Out of the lines below, please list those that hold the string "elbow".

[Saved data entries]
▬▬▬▬▬▬▬▬▬▬

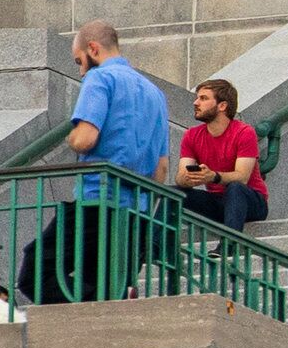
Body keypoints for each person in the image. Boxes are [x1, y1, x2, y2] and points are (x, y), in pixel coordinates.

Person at [18, 20, 173, 304]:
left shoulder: (100, 79)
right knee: (102, 283)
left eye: (79, 61)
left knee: (35, 271)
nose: (80, 70)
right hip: (135, 210)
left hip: (95, 200)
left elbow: (86, 138)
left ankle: (112, 295)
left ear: (93, 48)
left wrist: (73, 138)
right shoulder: (156, 94)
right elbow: (162, 169)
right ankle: (114, 295)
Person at [170, 78, 268, 232]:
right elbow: (180, 176)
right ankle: (152, 248)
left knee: (235, 188)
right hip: (218, 203)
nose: (196, 103)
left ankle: (228, 245)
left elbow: (242, 177)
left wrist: (213, 177)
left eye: (203, 98)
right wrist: (189, 179)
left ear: (222, 106)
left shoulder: (244, 132)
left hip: (251, 202)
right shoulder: (191, 135)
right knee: (171, 193)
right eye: (197, 98)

▬▬▬▬▬▬▬▬▬▬

▶ Exercise result:
left elbow: (86, 138)
right elbow: (162, 169)
right elbow: (180, 176)
left elbow: (242, 177)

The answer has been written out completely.